### To do
I'd like the entries repeated exactly, pictures omitted.

[Dataset items]
•••
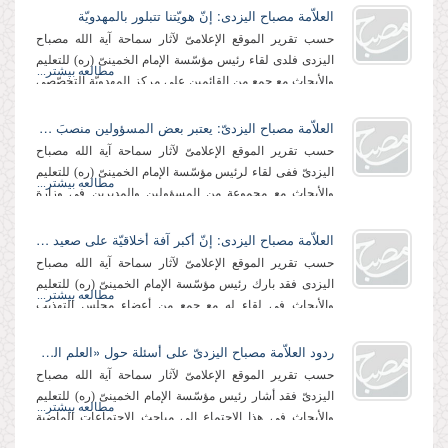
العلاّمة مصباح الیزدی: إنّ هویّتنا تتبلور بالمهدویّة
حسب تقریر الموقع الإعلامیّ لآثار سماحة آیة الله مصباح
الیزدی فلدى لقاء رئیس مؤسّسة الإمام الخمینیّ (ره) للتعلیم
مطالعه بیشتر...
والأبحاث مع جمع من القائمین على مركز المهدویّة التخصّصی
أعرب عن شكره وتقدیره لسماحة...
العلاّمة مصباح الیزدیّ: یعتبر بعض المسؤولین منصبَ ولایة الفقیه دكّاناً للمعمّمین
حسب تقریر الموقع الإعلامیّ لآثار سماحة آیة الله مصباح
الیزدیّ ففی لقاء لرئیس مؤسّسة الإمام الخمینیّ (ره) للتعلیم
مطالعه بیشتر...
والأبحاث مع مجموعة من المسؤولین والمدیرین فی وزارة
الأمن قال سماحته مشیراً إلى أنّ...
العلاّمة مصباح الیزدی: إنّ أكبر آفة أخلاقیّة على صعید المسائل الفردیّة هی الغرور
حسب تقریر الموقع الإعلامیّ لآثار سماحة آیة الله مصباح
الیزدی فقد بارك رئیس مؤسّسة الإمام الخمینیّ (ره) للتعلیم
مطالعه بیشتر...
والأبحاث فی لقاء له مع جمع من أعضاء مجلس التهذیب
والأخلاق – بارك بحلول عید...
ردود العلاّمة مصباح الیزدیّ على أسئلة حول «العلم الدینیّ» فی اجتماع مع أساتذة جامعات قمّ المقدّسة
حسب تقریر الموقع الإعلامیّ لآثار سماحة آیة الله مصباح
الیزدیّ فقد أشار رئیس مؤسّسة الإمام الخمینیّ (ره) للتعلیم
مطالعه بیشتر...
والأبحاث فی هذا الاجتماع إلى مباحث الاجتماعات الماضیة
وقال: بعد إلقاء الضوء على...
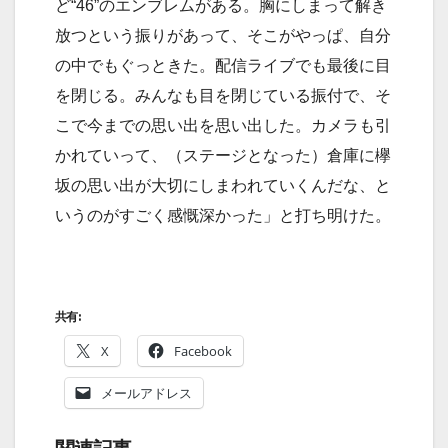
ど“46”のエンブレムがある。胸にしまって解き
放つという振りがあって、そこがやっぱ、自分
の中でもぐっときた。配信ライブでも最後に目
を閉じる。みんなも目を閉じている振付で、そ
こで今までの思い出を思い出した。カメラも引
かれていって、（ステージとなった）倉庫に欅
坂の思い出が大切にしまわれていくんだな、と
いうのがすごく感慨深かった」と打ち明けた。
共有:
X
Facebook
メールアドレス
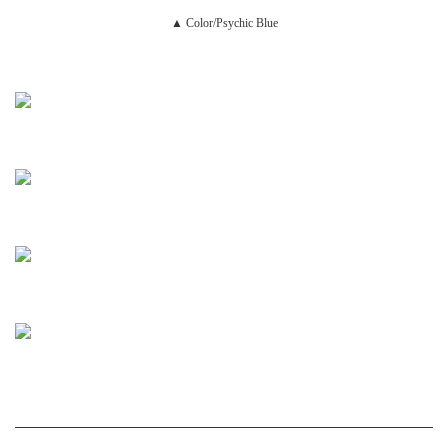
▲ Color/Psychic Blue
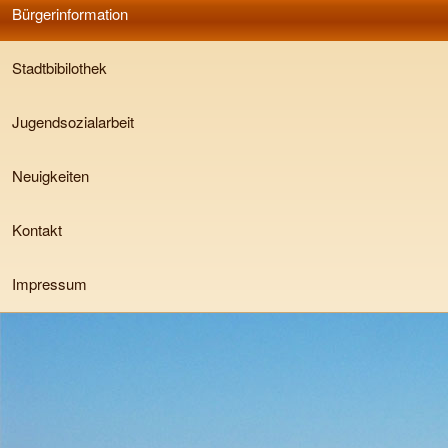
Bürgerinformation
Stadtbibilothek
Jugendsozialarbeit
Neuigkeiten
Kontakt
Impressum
•••
### Expected output
العلاّمة مصباح الیزدی: إنّ هویّتنا تتبلور بالمهدویّة
حسب تقریر الموقع الإعلامیّ لآثار سماحة آیة الله مصباح
الیزدی فلدى لقاء رئیس مؤسّسة الإمام الخمینیّ (ره) للتعلیم
مطالعه بیشتر...
والأبحاث مع جمع من القائمین على مركز المهدویّة التخصّصی
أعرب عن شكره وتقدیره لسماحة...
العلاّمة مصباح الیزدیّ: یعتبر بعض المسؤولین منصبَ ولایة الفقیه دكّاناً للمعمّمین
حسب تقریر الموقع الإعلامیّ لآثار سماحة آیة الله مصباح
الیزدیّ ففی لقاء لرئیس مؤسّسة الإمام الخمینیّ (ره) للتعلیم
مطالعه بیشتر...
والأبحاث مع مجموعة من المسؤولین والمدیرین فی وزارة
الأمن قال سماحته مشیراً إلى أنّ...
العلاّمة مصباح الیزدی: إنّ أكبر آفة أخلاقیّة على صعید المسائل الفردیّة هی الغرور
حسب تقریر الموقع الإعلامیّ لآثار سماحة آیة الله مصباح
الیزدی فقد بارك رئیس مؤسّسة الإمام الخمینیّ (ره) للتعلیم
مطالعه بیشتر...
والأبحاث فی لقاء له مع جمع من أعضاء مجلس التهذیب
والأخلاق – بارك بحلول عید...
ردود العلاّمة مصباح الیزدیّ على أسئلة حول «العلم الدینیّ» فی اجتماع مع أساتذة جامعات قمّ المقدّسة
حسب تقریر الموقع الإعلامیّ لآثار سماحة آیة الله مصباح
الیزدیّ فقد أشار رئیس مؤسّسة الإمام الخمینیّ (ره) للتعلیم
مطالعه بیشتر...
والأبحاث فی هذا الاجتماع إلى مباحث الاجتماعات الماضیة
وقال: بعد إلقاء الضوء على...
ど“46”のエンブレムがある。胸にしまって解き
放つという振りがあって、そこがやっぱ、自分
の中でもぐっときた。配信ライブでも最後に目
を閉じる。みんなも目を閉じている振付で、そ
こで今までの思い出を思い出した。カメラも引
かれていって、（ステージとなった）倉庫に欅
坂の思い出が大切にしまわれていくんだな、と
いうのがすごく感慨深かった」と打ち明けた。
共有:
X
Facebook
メールアドレス
▲ Color/Psychic Blue
Bürgerinformation
Stadtbibilothek
Jugendsozialarbeit
Neuigkeiten
Kontakt
Impressum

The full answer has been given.